OPINION - Editorial

Planned victimhood

Way back in 2015, the people's representatives in the Arkansas Legislature passed a bill that, if you believed Planned Parenthood's spokesflacks, was the end of constitutional government. Oh, the wailing and gnashing of teeth! Lawmakers had passed Arkansas Act 577, saying that doctors had to follow Federal Drug Administration protocols when handing out abortion drugs--which required them to contract with a doctor who has admitting privileges to a hospital, should something go wrong during an abortion.

To some of us, such a law sounded like common sense. But in late December of 2015, Planned Parenthood made a federal case of it.

That outfit, while telling the public the law was a back-door attempt to ban all abortions, told the courts it couldn't find a doctor with those credentials. In fact, it had "exhausted all our connections." And only a handful of doctors even considered working with them.

According to court documents filed by the organization: "The others either refused to call us back or told us they could not contract with [Planned Parenthood] because of fear of stigma and harassment from being associated with an abortion provider; employers or partners did not want to be associated with an abortion provider; or because they do not support a woman's right to choose."

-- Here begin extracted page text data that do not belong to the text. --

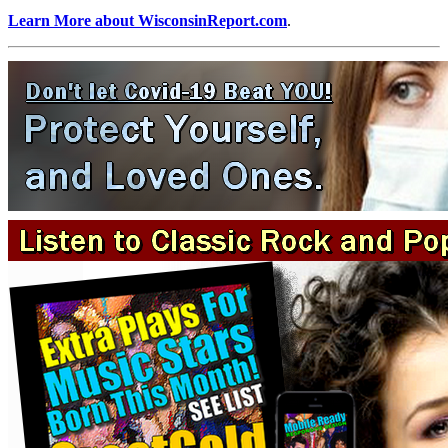
Learn More about WisconsinReport.com
.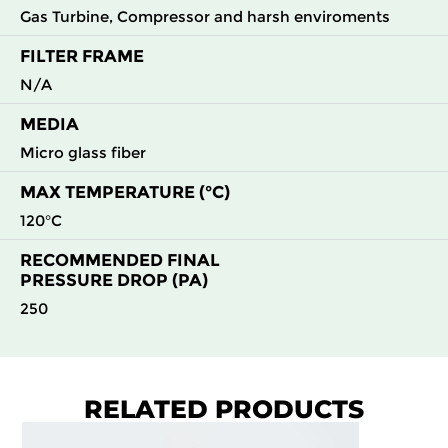
Gas Turbine, Compressor and harsh enviroments
FILTER FRAME
N/A
MEDIA
Micro glass fiber
MAX TEMPERATURE (°C)
120°C
RECOMMENDED FINAL
PRESSURE DROP (PA)
250
RELATED PRODUCTS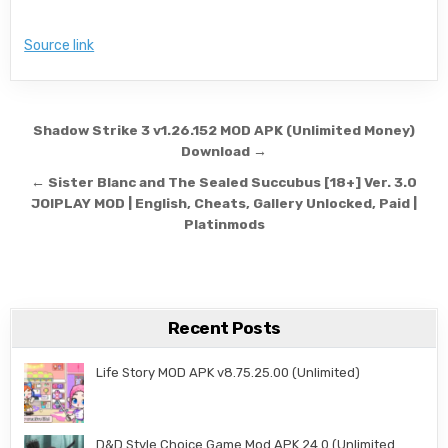
Source link
Post navigation
Shadow Strike 3 v1.26.152 MOD APK (Unlimited Money)
Download →
← Sister Blanc and The Sealed Succubus [18+] Ver. 3.0
JOIPLAY MOD | English, Cheats, Gallery Unlocked, Paid |
Platinmods
Recent Posts
Life Story MOD APK v8.75.25.00 (Unlimited)
D&D Style Choice Game Mod APK 24.0 (Unlimited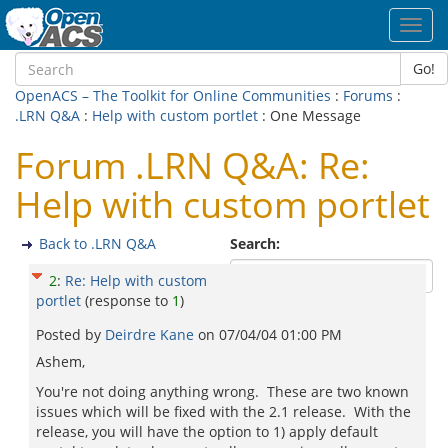
Toggl
navig
Go!
OpenACS – The Toolkit for Online Communities
:
Forums
:
.LRN Q&A
:
Help with custom portlet
: One Message
Forum .LRN Q&A: Re:
Help with custom portlet
Back to .LRN Q&A
Search:
2
:
Re: Help with custom
portlet
(response to
1
)
Posted by
Deirdre Kane
on
07/04/04 01:00 PM
Ashem,
You're not doing anything wrong. These are two known
issues which will be fixed with the 2.1 release. With the
release, you will have the option to 1) apply default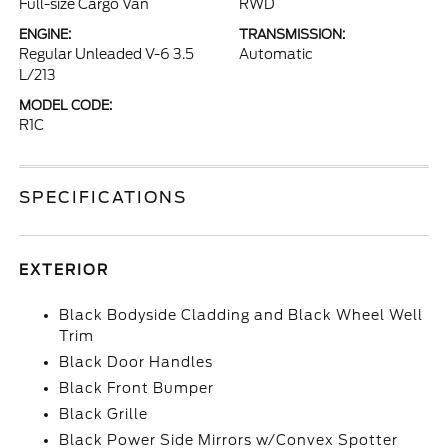
Full-size Cargo Van
RWD
ENGINE:
TRANSMISSION:
Regular Unleaded V-6 3.5
Automatic
L/213
MODEL CODE:
R1C
SPECIFICATIONS
EXTERIOR
Black Bodyside Cladding and Black Wheel Well
Trim
Black Door Handles
Black Front Bumper
Black Grille
Black Power Side Mirrors w/Convex Spotter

During the long legal battle that followed, several courts ruled back and forth on the matter. Last year, after a panel of judges ruled against the pro-abortion crowd, attorneys with Planned Parenthood said the ruling would "effectively ban medication abortion statewide and leave only one remaining abortion provider" in the state.

After one court ruling went their way this past summer, and after Attorney General Leslie Rutledge expressed disappointment in the ruling, a lawyer for Planned Parenthood said this: "Let's be honest. The attorney general wants to shut down abortion clinics. . . . Let's not insult women and say this is about their health. She is using the subterfuge of saying this law is to help women's health."

Whenever somebody starts off a thought by saying "Let's be honest," we have to ask ourselves if that's a clue that, this time at least, the person really is being honest--and everything said before might not have been.

After all the ashes and sackcloth, after all the warnings about this law ending abortion in Arkansas, after all the times the pro-abortion crowd told the courts that the law could not be complied with, that they had exhausted all our connections years ago, this week Planned Parenthood said . . . .

Never mind.

Earlier this week, Planned Parenthood asked the courts to dismiss its case. While saying that the law was still unconstitutional, it said it found a doctor.

Which implies that it hadn't exhausted all its connections years ago. An unidentified doctor apparently came forward and the law can be implemented--when the courts finally clear all the lawsuits away.

Gentle Reader should keep this in mind the next time attorneys and spokesmen for Planned Parenthood start warning against a falling sky.

Then again, we might not expect any better from the folks who gave us "Pro Choice" and "Pregnancy Related Services." Or, for that matter, "Planned Parenthood."